Have you ever noticed that some software is like the energizer bunny—it keeps going no matter what’s wrong—whereas, other systems seem to fall over whenever someone sneezes? What’s the difference? What makes some systems much more robust and resilient than others?

Resilient systems that withstand anything come from the mindset that things will go wrong, rather than hoping they won’t. By deciding that failure is inevitable, these systems are built to handle these failures from the ground up, rather than as a bolt on feature. There are four key characteristics of robust, resilient systems that survive well.

Redundant

In the current world of virtual machines, cloud computing, and containers, it’s becoming easier and easier to build whole armies of applications. Each of these applications might have at least two but often, many more instances running. Not only does this allow you to spread out the load across several machines (virtual or otherwise), but if something happens to one instance (fatal crash, VM dies, hardware fails, etc.) there is a redundant copy running that can take over and carry on where the lost application left off.

Building redundant systems requires some forethought. Some questions you might ask yourself as you’re building such a system:

• How will you determine if a copy of the application has failed?
• How will you route traffic?
• How will you coordinate work that should only happen once across the cluster (e.g. a scheduled job)

Replicated

Whereas a redundant system has multiple instances of an application running, a replicated system has multiple copies of the data available. That is, when the main source of data fails, you have a backup copy available to use. This fall-back might happen automatically, in other cases, it might require manual intervention.

I’m not talking about regularly scheduled backups here. If you lose your primary database in the middle of the day, you don’t really want to have to restore from a backup made at 2am. Instead, use a system that keeps your backup copies up to date in near real-time. For example, when you publish a message to Kafka or insert an entry into a distributed cache, that data is copied to another system immediately. There may be a small window for data loss, depending on the system and how you use it, but it’s measured in milliseconds or seconds, not hours or days. Products such as Oracle’s Golden Gate can keep a backup copy of your database in sync in near real time.

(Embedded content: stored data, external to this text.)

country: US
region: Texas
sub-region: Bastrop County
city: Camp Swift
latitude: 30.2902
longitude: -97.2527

Some of the better systems not only replicate your data, they keep it replicated.  For example, if you lose a node in an Elasticsearch cluster, it will copy that data from the backup to another active node. This ensures that you always have a full set of backups in the system

Degrades Gracefully

Even if your application is built with redundancy and replicated data, there are some failures that will cause these systems to fail.  In this case, resilient applications will degrade gracefully, attempting to let the user continue without interruption.

A few ways that resilient applications can degrade gracefully.

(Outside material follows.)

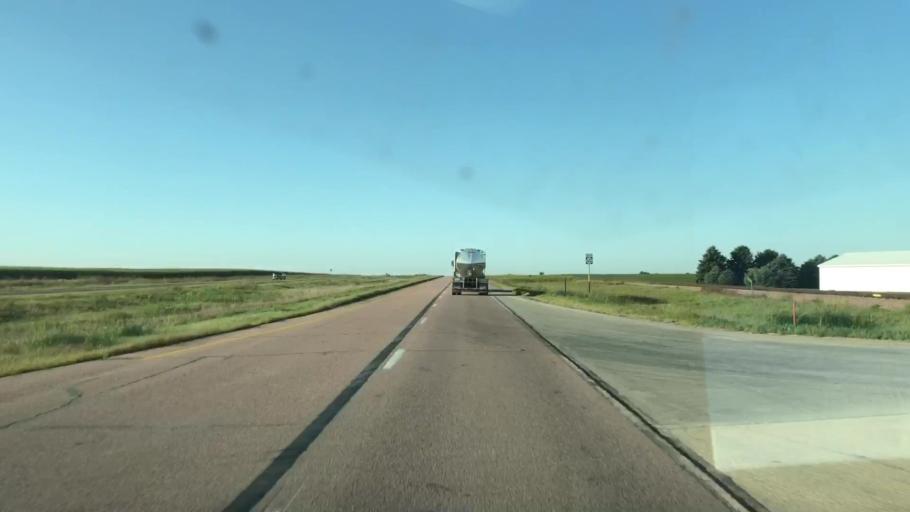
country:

• Serve cached data. This is the last known good value. Depending on the application, this may be sufficient.
• Reduce functionality. Perhaps the core of the application still works, but some of the extra widgets and features aren’t available?
• Buffer writes. Maybe your payment processor is down, but you could write the transaction to a message queue for later processing.

Whatever technique you use, the idea is to allow the user to continue to work with the system, even if all the functionality is not available.

Recovers Automatically

Having a system that is redundant, replicated and can degrade gracefully is nice, but do you really want to be the one that has to restart applications once things have come back online? I’ve worked on systems that gave up attempting to reconnect to an external system. I’ve seen systems where the connection pool didn’t rebuild it’s connections when the database came back online.  A resilient systems recover automatically once things have been restored to a good state again.

Often, recovery involves some kind of retry loop.  This might mean spinning up a background thread that pings an external system to see if it’s back online. It might just retrying the previous request again, hoping the outage is temporary. In either case, there should be some kind of delay between requests.  Often the delay should increase after each request. There’s no point pounding a sick system with requests that won’t succeed.

Conclusion

Building robust, resilient systems can be tricky.  If you keep these four characteristics in mind, it can be a bit easier to manage. It might be extra time and effort to handle these situations well. You may not even know what all the failure conditions might be until your application fails the first time. In the end, it is worth the work to build your systems to be resilient. Your customers and users will thank you for it.

Discussion Question: What do you think are the keys of building a resilient system? What techniques do you use?